• _HOW TO COMPLETE THIS TASK_
Would you work out how many of the lines below hold "para" and reply with nothing but the number?

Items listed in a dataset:
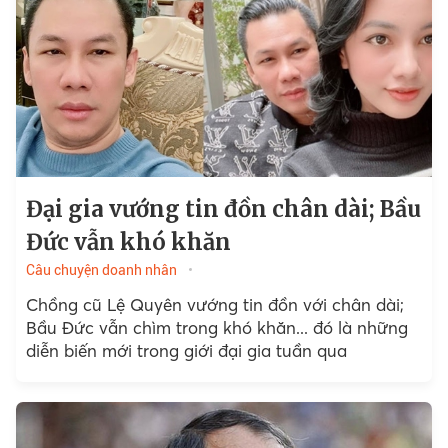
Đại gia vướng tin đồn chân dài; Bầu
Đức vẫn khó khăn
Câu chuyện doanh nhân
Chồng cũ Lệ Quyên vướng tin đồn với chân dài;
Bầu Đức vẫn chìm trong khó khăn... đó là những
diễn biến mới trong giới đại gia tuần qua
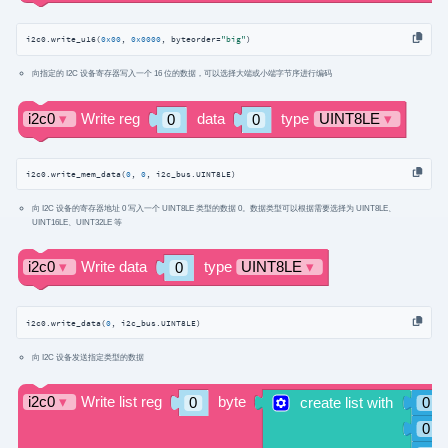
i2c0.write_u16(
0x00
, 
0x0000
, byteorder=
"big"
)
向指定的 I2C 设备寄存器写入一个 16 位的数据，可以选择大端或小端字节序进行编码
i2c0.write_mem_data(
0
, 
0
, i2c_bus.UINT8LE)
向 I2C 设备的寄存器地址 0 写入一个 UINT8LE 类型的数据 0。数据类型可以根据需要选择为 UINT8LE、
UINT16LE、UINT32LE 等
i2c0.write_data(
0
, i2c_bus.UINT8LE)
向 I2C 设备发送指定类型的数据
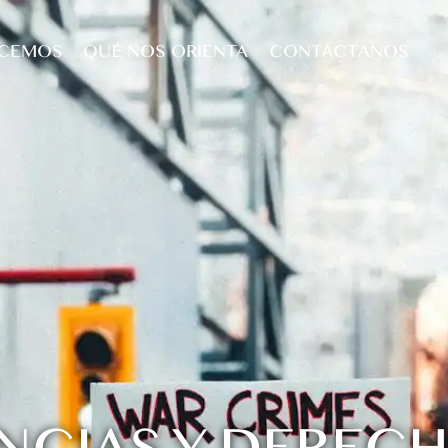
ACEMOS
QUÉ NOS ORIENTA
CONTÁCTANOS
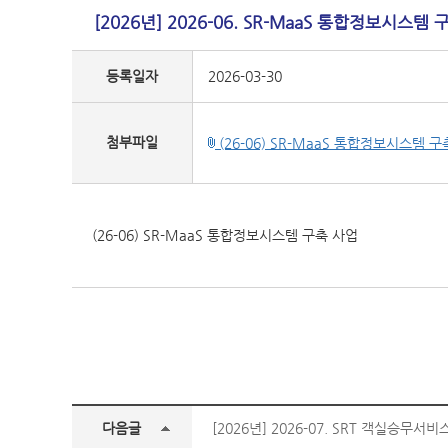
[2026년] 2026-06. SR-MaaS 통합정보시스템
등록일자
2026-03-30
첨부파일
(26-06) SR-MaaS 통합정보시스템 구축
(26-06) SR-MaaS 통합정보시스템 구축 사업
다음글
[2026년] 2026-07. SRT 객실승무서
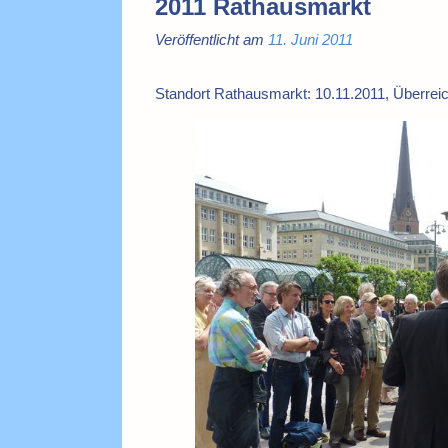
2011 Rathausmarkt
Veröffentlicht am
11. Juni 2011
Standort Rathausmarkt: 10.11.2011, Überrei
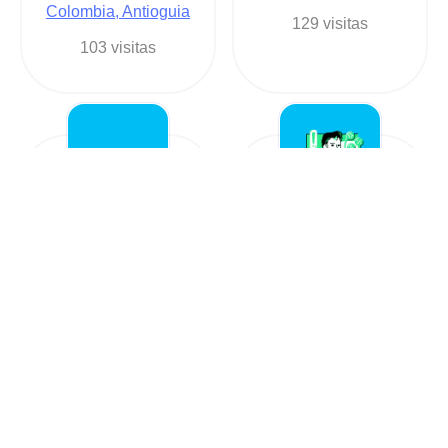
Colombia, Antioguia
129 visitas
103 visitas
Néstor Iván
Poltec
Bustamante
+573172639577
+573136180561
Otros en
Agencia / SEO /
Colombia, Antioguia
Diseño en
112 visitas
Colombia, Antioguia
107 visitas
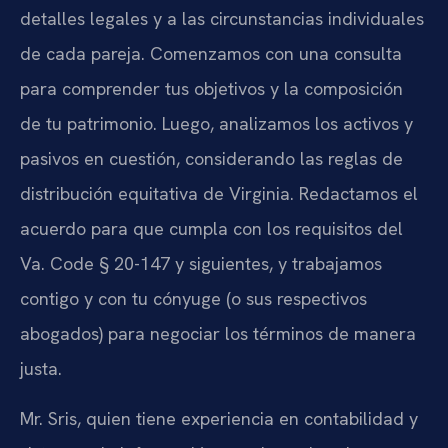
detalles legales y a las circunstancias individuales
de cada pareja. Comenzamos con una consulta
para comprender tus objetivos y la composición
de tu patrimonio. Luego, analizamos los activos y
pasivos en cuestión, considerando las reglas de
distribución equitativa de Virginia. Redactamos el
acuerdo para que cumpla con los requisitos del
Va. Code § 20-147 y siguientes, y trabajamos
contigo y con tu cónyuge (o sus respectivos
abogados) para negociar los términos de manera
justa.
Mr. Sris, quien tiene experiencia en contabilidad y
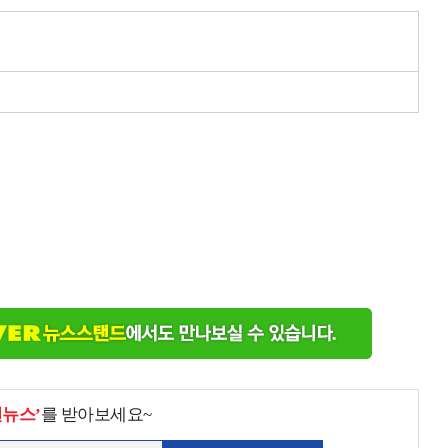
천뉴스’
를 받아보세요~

==

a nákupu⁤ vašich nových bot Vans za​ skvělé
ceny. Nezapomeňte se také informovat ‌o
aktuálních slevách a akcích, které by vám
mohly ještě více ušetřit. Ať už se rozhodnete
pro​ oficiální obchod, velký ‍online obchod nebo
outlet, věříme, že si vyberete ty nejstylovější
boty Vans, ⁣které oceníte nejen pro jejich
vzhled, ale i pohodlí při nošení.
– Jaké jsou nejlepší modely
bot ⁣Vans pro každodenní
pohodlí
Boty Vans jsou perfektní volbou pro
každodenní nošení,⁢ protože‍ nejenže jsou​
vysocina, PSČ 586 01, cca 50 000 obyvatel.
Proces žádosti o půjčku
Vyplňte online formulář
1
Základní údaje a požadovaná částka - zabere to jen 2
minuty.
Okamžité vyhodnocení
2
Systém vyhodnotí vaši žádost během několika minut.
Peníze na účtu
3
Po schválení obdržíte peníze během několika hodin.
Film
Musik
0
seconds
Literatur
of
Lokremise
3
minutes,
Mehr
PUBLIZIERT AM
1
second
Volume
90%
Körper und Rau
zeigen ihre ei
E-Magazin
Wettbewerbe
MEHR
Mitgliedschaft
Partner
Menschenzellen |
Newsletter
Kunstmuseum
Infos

• _ANSWER TO THE PROBLEM_
3